■ Requirement ■
Scan the records below for the line with "#+TITLE: Darkest Before Dawn" and the line with "You'd be surprised". Repeat those two lines and every line between them exactly, and nothing else.

Source texts of formatted documents:

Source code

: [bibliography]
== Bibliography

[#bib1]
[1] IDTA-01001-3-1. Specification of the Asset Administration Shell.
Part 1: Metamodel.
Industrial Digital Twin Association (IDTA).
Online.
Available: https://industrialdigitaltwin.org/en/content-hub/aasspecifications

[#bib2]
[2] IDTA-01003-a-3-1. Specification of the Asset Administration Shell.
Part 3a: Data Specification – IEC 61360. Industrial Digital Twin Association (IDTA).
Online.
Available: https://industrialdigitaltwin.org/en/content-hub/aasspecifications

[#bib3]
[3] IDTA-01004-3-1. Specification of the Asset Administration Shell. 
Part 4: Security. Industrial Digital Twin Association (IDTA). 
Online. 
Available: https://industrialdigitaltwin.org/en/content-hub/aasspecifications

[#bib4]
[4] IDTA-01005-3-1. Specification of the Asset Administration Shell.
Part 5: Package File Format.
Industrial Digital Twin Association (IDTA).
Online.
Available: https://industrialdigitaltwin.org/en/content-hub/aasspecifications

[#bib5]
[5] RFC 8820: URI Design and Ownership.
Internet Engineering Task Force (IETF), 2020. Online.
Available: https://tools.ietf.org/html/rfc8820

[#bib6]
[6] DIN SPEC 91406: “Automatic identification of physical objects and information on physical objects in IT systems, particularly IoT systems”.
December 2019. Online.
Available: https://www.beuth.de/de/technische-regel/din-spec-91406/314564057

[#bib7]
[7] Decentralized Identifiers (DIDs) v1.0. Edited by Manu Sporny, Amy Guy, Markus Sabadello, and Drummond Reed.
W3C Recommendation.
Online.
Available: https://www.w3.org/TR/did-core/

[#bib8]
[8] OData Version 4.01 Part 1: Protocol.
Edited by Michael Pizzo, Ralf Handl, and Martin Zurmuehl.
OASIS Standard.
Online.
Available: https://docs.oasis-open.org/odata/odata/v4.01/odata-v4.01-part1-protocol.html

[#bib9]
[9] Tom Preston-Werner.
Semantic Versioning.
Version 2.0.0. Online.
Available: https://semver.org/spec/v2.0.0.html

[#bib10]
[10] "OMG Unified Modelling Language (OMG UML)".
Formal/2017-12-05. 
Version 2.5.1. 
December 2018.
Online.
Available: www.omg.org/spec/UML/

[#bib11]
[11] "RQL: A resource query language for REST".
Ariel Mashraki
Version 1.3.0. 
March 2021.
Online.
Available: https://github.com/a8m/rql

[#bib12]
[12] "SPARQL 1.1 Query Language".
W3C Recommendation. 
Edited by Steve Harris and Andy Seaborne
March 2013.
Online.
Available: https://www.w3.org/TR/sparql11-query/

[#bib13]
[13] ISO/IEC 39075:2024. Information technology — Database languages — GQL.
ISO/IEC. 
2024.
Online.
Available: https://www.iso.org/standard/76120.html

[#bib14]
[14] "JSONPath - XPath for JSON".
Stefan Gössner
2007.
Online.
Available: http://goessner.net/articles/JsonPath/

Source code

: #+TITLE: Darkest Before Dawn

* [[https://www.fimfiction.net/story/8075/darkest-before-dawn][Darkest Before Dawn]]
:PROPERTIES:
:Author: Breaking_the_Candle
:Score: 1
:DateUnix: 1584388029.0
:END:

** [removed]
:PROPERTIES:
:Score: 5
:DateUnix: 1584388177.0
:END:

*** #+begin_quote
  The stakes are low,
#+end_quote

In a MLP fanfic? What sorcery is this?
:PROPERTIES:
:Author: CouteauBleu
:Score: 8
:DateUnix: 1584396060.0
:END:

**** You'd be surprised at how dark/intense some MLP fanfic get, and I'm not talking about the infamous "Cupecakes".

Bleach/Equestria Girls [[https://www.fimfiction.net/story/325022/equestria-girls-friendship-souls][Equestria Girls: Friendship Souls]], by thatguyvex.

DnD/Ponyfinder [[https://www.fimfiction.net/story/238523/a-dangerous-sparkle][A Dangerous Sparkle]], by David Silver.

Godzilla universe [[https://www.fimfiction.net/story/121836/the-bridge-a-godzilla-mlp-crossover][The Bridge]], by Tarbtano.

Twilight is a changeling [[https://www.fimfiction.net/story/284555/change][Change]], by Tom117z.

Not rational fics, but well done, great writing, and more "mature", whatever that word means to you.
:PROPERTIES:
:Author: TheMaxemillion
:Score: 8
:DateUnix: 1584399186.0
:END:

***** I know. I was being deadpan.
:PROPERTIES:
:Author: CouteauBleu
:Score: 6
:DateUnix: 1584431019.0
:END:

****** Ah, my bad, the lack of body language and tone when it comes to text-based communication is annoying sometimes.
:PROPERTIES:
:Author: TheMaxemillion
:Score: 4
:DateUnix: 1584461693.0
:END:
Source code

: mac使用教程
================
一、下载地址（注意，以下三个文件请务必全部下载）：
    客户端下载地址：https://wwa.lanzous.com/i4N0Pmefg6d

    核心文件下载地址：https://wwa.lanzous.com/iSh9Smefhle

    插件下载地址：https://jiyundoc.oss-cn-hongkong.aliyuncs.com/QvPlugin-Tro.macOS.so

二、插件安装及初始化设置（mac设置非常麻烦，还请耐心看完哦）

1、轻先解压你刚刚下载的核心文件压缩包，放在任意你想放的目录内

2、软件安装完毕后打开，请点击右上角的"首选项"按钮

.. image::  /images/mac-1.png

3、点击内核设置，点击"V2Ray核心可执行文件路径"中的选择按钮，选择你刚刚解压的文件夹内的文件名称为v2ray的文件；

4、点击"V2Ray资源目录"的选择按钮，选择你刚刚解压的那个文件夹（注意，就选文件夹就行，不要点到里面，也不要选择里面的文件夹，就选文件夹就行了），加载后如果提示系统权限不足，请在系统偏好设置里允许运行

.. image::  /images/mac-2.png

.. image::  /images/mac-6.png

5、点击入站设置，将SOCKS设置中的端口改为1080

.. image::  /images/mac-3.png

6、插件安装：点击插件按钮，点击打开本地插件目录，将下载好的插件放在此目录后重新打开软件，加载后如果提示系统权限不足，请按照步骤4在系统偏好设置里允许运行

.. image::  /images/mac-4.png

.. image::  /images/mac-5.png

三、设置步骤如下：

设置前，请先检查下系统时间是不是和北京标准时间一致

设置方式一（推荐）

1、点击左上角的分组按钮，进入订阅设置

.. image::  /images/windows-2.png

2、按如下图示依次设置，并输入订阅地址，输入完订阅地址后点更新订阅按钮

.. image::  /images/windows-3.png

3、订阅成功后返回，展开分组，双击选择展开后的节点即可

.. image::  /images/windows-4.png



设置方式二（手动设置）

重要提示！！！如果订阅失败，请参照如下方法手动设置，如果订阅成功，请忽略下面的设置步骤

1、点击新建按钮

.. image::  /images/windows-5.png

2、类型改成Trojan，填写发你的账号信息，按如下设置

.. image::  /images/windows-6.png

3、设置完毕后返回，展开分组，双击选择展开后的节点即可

■ Response area ■
: #+TITLE: Darkest Before Dawn

* [[https://www.fimfiction.net/story/8075/darkest-before-dawn][Darkest Before Dawn]]
:PROPERTIES:
:Author: Breaking_the_Candle
:Score: 1
:DateUnix: 1584388029.0
:END:

** [removed]
:PROPERTIES:
:Score: 5
:DateUnix: 1584388177.0
:END:

*** #+begin_quote
  The stakes are low,
#+end_quote

In a MLP fanfic? What sorcery is this?
:PROPERTIES:
:Author: CouteauBleu
:Score: 8
:DateUnix: 1584396060.0
:END:

**** You'd be surprised at how dark/intense some MLP fanfic get, and I'm not talking about the infamous "Cupecakes".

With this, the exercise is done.